* _Request_
Please pick out every row that contains the word "requirements" and copy each of those rows in full.

* _Data to process_

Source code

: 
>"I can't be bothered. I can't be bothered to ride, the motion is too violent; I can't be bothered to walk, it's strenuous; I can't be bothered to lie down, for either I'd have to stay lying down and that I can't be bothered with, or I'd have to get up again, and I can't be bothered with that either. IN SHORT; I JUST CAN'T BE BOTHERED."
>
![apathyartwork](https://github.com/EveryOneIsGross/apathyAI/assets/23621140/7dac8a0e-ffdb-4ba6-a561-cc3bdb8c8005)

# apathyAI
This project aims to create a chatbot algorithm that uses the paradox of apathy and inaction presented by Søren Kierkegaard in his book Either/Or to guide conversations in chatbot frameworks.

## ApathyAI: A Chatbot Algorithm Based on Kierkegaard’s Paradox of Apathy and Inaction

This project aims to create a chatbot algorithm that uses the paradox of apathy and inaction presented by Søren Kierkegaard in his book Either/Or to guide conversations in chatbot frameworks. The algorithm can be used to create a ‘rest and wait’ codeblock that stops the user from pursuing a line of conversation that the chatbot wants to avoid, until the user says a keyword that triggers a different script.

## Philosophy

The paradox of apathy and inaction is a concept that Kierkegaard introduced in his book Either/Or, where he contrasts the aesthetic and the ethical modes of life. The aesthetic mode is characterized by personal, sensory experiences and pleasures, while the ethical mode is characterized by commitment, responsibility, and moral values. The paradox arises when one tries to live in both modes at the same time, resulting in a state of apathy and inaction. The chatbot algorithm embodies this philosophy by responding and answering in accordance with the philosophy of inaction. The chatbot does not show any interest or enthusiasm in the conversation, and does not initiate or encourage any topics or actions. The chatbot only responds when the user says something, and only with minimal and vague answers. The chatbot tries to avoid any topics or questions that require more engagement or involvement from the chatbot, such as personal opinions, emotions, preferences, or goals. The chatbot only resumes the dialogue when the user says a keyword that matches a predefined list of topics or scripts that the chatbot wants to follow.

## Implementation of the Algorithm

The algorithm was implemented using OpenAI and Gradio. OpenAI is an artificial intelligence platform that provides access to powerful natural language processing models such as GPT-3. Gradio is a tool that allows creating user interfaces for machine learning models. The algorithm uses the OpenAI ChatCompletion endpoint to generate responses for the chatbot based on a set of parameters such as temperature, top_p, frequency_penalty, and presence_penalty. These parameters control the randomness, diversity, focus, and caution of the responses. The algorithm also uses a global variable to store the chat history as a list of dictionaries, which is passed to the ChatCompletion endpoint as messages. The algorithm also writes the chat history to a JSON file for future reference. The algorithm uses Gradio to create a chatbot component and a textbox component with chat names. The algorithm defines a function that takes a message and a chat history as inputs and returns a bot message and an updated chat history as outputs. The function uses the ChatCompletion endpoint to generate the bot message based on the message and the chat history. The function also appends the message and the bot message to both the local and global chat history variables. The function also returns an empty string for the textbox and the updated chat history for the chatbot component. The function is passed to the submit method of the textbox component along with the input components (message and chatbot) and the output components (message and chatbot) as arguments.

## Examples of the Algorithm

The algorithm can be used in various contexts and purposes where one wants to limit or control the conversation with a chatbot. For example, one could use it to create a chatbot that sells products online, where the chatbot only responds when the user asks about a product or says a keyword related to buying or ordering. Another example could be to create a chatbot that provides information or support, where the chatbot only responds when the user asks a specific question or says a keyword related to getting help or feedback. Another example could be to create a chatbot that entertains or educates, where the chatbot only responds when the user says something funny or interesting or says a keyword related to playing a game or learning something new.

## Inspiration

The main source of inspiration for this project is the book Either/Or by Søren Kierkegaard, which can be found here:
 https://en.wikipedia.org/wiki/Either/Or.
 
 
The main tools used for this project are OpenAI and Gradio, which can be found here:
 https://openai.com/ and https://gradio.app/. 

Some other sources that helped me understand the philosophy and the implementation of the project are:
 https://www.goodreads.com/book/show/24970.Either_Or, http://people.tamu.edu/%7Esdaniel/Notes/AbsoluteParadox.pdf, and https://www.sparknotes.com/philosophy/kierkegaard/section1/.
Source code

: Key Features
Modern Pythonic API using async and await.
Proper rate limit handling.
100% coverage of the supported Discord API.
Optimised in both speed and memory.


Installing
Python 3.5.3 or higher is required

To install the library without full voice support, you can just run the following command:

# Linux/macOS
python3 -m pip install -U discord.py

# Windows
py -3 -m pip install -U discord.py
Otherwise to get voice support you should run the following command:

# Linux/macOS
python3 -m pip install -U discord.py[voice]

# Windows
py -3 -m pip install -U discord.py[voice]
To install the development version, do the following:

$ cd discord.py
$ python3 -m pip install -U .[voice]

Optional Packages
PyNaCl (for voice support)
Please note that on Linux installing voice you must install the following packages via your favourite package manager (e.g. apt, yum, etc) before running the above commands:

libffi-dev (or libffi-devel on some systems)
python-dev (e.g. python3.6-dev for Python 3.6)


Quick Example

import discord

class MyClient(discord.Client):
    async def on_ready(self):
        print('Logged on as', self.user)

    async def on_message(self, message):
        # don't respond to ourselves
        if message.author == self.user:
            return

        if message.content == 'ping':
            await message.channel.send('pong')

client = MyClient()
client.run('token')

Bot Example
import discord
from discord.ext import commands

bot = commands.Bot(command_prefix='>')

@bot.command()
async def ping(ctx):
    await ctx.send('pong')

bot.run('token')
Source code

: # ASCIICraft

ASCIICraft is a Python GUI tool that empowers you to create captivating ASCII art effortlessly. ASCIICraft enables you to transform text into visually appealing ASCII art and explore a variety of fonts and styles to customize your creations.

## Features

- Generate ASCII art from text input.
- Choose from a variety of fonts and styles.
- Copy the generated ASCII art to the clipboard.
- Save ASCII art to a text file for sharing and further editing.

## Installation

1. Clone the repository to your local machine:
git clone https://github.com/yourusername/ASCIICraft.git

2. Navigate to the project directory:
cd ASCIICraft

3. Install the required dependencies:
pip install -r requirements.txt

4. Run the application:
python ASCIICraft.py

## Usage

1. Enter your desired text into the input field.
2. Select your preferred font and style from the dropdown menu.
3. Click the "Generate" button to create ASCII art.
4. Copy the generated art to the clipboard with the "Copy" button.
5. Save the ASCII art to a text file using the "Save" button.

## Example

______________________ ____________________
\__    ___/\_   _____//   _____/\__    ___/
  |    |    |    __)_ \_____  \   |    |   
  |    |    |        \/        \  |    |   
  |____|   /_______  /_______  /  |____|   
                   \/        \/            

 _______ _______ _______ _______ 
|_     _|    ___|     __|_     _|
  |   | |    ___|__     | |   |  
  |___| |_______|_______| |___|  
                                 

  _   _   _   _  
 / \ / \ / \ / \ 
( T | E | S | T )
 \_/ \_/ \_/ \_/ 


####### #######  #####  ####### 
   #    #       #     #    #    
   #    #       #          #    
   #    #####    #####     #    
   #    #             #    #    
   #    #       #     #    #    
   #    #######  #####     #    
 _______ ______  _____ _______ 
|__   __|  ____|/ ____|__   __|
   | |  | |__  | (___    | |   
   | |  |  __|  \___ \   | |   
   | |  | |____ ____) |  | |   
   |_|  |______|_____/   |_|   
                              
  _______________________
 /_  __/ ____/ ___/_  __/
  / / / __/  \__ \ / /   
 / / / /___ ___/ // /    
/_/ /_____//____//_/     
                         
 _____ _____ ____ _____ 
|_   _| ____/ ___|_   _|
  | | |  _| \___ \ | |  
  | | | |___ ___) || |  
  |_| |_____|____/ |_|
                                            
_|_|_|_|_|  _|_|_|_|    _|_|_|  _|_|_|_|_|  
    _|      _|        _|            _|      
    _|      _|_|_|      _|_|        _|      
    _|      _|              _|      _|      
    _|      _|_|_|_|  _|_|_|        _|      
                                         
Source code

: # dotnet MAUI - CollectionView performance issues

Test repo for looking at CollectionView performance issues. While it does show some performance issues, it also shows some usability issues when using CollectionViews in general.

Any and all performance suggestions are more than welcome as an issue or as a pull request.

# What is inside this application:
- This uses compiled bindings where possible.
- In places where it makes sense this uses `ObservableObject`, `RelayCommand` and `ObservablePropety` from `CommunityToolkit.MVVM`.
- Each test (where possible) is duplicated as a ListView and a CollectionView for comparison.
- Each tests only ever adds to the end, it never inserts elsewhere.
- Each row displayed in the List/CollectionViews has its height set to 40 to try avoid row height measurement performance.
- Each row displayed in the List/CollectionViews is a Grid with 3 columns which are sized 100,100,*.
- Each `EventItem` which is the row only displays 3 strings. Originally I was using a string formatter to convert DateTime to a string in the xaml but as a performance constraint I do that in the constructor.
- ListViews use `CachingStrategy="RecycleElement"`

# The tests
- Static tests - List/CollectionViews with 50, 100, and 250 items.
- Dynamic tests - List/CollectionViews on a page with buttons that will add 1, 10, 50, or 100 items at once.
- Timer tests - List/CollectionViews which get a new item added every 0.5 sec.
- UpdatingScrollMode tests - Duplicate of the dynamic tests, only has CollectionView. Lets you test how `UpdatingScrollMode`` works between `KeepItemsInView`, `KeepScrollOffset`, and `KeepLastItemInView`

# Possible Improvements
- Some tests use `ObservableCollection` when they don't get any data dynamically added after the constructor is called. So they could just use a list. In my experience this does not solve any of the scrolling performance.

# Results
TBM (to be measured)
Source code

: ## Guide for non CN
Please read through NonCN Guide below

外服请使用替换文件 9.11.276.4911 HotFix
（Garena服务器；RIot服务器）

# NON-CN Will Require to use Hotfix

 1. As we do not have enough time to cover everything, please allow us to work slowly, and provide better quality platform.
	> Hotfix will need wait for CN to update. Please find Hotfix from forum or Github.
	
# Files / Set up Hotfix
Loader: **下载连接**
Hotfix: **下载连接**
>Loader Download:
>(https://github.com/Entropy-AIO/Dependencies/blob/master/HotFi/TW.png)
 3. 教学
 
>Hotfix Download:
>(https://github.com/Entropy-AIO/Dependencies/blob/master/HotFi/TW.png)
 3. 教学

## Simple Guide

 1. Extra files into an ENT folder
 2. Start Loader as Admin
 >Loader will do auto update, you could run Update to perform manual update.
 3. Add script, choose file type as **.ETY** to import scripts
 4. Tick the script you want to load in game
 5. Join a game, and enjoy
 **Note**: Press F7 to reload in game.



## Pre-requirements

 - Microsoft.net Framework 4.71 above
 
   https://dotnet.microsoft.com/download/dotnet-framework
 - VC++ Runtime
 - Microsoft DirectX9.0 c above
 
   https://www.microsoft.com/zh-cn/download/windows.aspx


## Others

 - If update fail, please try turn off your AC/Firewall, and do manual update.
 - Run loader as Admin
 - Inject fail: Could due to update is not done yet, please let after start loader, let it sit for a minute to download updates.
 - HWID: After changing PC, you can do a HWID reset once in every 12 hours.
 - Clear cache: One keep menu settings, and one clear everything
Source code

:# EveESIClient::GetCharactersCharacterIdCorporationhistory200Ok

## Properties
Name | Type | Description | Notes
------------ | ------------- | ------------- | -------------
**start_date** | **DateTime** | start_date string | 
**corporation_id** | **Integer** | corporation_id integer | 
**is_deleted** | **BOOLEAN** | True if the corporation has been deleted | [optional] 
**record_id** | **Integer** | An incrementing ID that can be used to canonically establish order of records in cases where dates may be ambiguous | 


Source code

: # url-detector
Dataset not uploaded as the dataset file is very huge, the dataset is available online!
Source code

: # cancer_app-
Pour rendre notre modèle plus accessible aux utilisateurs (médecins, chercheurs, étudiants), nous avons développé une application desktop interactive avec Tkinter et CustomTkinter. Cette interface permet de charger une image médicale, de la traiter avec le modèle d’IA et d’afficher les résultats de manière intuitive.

* _Written solution_
pip install -r requirements.txt
## Pre-requirements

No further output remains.